Viewing Files Within an Artifact

To view files within an artifact:

  1. Hover over the menu icon and select Projects.

  2. Select the project in which you want to add artifacts. This navigates you to the canvas page.

  3. Click the Artifacts & Models option from the project-level navigation. This opens the Artifacts tab, where you can view the existing artifacts generated after running the pipeline in the project.

  4. Click on any artifact to view the files it contains. This will display a list of files within the artifact folder along with key file information.

You can review the following details for each file:

  • File: The name of the file. Supported formats include .html, .txt, .md, .csv, .png, and more.

  • Updated On: The date the file was last modified.

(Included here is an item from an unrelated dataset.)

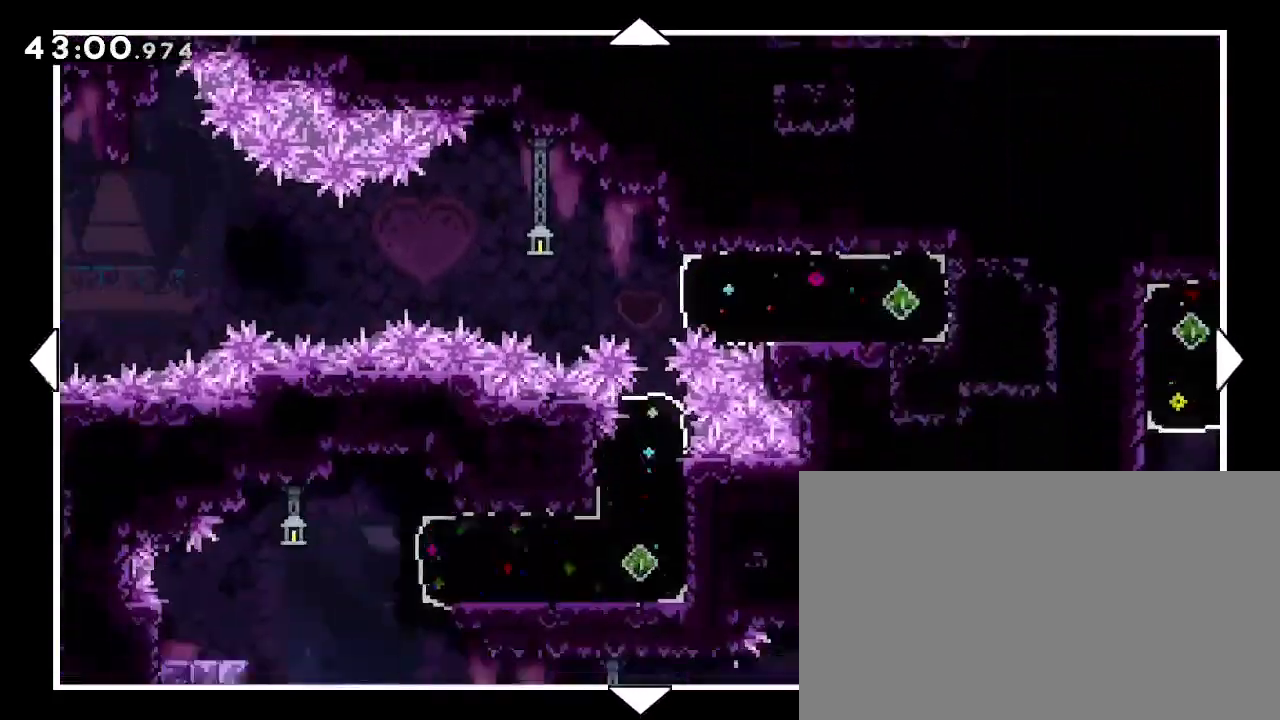
{"dt_ms": 500, "buttons": [], "left_stick": "down", "right_stick": "center", "events": [[367, "left_stick", "down"]]}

  • File Size: The size of the file.

  • File Type: The format or type of the file.

  • Actions: Available actions you can perform on the file:

    • Preview: Opens a preview of the file.

    • Download: Downloads the file to your local system.

    • Delete: Allows you to delete files that were manually uploaded. Files generated as part of a machine learning flow cannot be deleted.

Additional options on the files page include:

  • Add Files: Use the plus (+) button at the top to upload more files to the existing artifact folder.

  • Download All: Use the Actions dropdown to select Download, which downloads all files within the artifact folder as a ZIP file.